Stickler was discussing the Pete Rose case, in which -- 18 years ago -- the famed Cincinnati Reds infielder and manager was forever banned from the game for gambling.
"But I still don't understand what Rose did which was wrong," I said. "After all, he never bet against his own team.'
"But he did bet on them," said Stickler. "And who knows what the results of that were? Maybe Rose helped fix the outcome of the games by playing better. I was always suspicious of him. A man doesn't get the record for the most hits in baseball history without having some ulterior motive."
"But everybody bets on baseball," I argued. "Why pick on Rose?"
"Nobody involved in major league baseball ever gambles," Stickler said solemnly.
"How about team owners who sign rookies up to multi-million dollar contracts?" I asked. "Aren't they gambling that these players will turn out to be worth it?"
"That's not gambling," Stickler insisted. "That's investing. Besides, I would never accuse a team owner of immorality. Not only are they all fine, upstanding, community leaders but they have the power to fire me."

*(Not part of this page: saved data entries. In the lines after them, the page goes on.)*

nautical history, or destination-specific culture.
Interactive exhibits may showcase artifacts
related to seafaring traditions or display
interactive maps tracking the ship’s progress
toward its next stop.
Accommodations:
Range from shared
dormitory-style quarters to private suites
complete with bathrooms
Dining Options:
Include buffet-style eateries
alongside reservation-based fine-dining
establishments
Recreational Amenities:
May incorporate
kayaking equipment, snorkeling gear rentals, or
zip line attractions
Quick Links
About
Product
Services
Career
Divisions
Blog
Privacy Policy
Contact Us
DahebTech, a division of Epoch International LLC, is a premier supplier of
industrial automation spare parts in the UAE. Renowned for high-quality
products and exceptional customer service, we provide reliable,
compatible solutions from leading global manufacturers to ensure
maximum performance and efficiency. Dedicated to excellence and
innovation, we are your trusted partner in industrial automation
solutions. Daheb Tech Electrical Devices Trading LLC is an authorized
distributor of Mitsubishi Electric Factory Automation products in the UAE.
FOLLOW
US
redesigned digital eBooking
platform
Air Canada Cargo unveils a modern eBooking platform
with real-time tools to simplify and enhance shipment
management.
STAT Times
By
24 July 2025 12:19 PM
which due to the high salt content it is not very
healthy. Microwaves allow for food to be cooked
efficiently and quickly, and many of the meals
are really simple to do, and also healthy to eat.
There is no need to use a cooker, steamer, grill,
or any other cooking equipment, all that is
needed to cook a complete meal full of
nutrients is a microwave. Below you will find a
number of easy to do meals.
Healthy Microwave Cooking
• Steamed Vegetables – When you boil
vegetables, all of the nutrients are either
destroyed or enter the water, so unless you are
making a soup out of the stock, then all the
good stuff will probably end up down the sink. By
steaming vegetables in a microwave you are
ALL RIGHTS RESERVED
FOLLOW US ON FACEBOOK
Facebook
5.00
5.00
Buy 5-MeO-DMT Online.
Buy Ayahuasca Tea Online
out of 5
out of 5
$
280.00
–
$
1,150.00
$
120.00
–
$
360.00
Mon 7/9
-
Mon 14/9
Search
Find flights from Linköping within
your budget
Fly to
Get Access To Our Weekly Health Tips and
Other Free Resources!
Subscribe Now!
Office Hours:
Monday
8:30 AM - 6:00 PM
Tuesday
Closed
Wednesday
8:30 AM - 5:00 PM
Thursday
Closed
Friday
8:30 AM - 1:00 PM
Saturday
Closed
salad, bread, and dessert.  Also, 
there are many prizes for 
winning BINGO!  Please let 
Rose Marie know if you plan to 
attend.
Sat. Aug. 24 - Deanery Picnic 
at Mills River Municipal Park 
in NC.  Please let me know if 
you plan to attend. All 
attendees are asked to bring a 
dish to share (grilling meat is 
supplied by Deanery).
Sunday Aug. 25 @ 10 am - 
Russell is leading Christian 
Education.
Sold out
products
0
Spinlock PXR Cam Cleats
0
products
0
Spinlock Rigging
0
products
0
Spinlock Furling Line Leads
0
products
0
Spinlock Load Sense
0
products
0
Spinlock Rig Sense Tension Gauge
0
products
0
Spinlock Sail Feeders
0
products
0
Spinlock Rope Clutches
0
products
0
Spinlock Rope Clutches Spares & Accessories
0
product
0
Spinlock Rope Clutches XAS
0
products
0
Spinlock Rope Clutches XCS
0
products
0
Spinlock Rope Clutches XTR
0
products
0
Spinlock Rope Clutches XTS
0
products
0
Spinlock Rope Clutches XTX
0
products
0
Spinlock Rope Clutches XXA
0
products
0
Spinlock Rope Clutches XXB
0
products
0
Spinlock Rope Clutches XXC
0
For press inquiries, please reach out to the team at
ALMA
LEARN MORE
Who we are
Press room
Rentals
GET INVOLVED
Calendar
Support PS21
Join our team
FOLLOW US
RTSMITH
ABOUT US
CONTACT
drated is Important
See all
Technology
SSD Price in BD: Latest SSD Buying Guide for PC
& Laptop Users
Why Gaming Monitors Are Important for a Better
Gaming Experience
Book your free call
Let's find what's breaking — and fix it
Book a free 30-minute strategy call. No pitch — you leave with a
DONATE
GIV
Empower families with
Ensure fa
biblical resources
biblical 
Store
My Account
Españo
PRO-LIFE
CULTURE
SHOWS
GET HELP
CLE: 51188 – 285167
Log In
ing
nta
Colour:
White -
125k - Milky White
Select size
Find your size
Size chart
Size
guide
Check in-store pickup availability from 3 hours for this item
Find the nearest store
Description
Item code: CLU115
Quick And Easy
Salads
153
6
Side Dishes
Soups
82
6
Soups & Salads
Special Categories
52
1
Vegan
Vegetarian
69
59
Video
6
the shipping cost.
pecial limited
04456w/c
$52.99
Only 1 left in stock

"How about the politicians who spend millions of dollars of the public's money in order to build new stadiums?" I asked. "They are betting that the home team won't suddenly decide to move to a city which gives it a better offer."
"Politicians are a problem," Stickler conceded. "And we treat them exactly the same way that we treated Pete Rose. Rose, for example, was barred from election to the Baseball Hall of Fame -- and not one mayor has been enshrined there either."
"You have to admit that many major leaguers have committed much more serious sins than Rose," I argued.
"Never," stormed Stickler. "Baseball players are pure of body and soul."
"How about those two New York Yankee players who switched wives?" I asked him.
"There was nothing wrong with that," Stickler answered. "Anybody who knows anything at all about baseball knows that trades are simply part of the game."
"And those players who use illegal steroids to build themselves up?"
"That's simply not true," Stickler said. "I know that there have been some stories in the newspapers, but those sports writers are just trying to throw mud on baseball's clean name. What proof do they have?"
"Some of the players have admitted it," I said.
"Certainly you're not going to believe them," Stickler replied. "After all, we all know what liars ballplayers are."
"If you're insisting on proof, how could you ban Rose?" I asked. "He not only denied betting on Reds' games, but he denied betting on baseball at all. He said he only bet on other sports."
"That's where we got him," said Stickler. "We have the sworn testimony of an extremely reliable source -- his illegal bookie."
"You're going to take the word of a convicted drug dealer over that of a player who was not only selected as the 1975 World Series Most Valuable Player but also honored as Sports Illustrated' "Sportsman of the Year" and The Sporting News' Man of the Year?"
"Of course I am," said Stickler. "I always believe in giving a man a second chance. Besides, if you can't trust a bookie, then who can you trust?"
"But you didn't give a second chance to Rose," I argued.
"Certainly we did," said Stickler. "We told him that he could appeal his ban to Baseball Commissioner Bart Giamatti after one year. How could we be fairer than that?"
"But Giamatti died a week after the ban began," I objected.
"You have to look at these things philosophically," said Stickler. "Obviously, Rose's luck ran out. After all, what is life but one big gamble?"